Saturday, April 14, 2007

Stand up and educate!


Activists are beginning to look beyond Darfur and realize that education may be our most powerful mechanism for developing permanent genocide prevention. The Genocide Education Task Force, a STAND initiative, calls for state legislation to mandate genocide education. Props to STAND for recognizing that education is the key. Now it's time to get more educators on board at the grassroots level - this is where students come in.

I wholeheartedly support genocide education. Something makes me nervous, however.

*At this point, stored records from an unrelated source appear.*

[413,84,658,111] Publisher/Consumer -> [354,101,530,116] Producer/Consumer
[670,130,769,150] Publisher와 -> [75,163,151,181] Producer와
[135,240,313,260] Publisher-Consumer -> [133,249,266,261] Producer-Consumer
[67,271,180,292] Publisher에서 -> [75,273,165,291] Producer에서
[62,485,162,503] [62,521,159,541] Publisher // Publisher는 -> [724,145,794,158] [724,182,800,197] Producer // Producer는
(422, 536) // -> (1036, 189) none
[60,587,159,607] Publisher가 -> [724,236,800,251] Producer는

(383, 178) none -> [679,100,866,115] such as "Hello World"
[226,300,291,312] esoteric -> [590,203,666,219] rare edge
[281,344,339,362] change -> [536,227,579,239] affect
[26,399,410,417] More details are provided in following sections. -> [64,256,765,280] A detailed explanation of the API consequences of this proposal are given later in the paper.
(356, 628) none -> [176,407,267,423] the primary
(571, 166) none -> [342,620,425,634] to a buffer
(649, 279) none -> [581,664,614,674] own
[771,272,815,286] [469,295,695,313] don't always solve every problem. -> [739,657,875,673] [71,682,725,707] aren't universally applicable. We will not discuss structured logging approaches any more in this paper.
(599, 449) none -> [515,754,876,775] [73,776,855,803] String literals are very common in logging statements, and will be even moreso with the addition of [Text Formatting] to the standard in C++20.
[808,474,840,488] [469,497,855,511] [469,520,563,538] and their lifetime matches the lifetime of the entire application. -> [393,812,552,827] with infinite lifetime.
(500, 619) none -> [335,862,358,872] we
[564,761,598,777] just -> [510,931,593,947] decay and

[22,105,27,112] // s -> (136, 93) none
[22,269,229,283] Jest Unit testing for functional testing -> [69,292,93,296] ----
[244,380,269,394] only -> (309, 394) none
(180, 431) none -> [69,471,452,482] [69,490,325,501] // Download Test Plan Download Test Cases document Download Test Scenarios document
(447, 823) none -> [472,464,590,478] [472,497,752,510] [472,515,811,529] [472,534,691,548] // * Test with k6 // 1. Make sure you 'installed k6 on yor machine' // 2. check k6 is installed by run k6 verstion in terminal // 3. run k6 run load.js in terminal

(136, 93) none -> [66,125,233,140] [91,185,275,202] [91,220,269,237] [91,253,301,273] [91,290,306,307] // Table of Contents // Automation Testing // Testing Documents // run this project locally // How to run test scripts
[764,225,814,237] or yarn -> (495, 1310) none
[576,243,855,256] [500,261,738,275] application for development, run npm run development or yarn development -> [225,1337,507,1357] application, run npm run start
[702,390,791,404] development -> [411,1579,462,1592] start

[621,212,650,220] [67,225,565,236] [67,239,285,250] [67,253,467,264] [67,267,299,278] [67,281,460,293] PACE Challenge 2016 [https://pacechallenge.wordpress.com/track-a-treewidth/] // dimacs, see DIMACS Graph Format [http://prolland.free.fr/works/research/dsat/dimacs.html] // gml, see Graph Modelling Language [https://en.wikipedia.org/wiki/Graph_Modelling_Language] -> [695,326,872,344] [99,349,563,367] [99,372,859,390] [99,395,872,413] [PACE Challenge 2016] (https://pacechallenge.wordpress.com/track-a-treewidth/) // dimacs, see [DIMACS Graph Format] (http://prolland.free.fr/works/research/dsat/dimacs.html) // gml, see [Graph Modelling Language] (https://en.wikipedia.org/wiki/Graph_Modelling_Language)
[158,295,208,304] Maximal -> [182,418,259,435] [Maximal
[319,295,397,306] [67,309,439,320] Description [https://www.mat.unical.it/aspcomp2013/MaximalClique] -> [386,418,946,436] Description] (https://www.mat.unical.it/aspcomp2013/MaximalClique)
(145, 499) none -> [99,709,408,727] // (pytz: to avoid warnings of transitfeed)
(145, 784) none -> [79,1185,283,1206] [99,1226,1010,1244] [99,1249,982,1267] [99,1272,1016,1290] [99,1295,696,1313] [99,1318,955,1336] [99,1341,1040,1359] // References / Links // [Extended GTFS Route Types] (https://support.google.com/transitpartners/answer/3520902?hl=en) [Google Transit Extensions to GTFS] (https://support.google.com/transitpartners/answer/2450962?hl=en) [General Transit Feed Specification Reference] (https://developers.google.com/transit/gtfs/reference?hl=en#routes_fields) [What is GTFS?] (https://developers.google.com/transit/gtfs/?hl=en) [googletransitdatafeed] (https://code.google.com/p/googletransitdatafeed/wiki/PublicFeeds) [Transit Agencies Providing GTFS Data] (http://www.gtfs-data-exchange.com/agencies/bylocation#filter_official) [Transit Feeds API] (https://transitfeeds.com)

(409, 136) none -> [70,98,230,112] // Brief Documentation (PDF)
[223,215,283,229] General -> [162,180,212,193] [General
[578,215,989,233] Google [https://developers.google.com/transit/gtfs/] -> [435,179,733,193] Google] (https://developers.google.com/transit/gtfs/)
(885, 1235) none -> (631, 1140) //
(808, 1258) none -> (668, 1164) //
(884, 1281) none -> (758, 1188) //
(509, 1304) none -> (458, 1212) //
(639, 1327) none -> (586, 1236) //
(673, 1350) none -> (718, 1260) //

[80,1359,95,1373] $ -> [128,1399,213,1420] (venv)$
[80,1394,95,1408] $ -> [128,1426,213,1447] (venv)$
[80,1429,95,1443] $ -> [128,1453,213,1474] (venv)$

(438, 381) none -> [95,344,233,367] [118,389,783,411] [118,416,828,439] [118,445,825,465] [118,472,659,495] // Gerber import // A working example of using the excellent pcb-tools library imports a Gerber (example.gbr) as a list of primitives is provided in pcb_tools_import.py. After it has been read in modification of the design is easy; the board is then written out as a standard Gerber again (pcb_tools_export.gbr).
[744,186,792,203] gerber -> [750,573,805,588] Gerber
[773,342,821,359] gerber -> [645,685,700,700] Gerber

Meet the worksheet.

Here's what some teachers might to do teach genocide.
Question 1: Who were the main actors in the genocide?
Question 2: Darfur is a ________ of Sudan. (Are you confused at what to insert in the blank? Yes, these worksheets are vague and confusing. I'm not giving you the answer).
Question 3: _______ civilians have been killed.
Question 4: _______ have been displaced.
Question 5: Another genocide in Africa happened ten years earlier in the country of:______

Are you bored yet? I am. Perhaps the greatest success in the Darfur student movement is the passion with which students approach genocide prevention. I don't want busy teachers sucking the relevance out of genocide with dry worksheets in order to fulfill state mandated curriculum requirements. I want these teachers to care.

A student at Lake Forest College started a group called Students Educating Students. The idea is this: students use their unique experiences to provide authentic education for other students about issues that are important to them.

It's time for students to take education into their own hands at the grassroots level. It's time for educators to create lessons on genocide that motivate passion, action, and academic integrity.

2 comments:

ELM said...

Well said, Ethan! Connecting facts to human emotion. Exactly - and this is what kids can take and run with.

Emily Milligan said...

First, I want to say that I am glad people are so passionate in stopping genocide. I regret to say that I am not very well educated in genocide related areas. Although this is not an uplifting subject, I think it is crucial to learn and teach about past events if we have any chance in preventing such events from occurring. In my conformation class, we just finished learning about the Holocaust. We read a book about one survivors experiences, which was they best way for me to learn. By hearing actual recollections I began to grasp the unreal events. I think that having students speak who have such life experiences is the best way to personalize the genocide. I wish I could be there to see the speakers and be a part of the activities!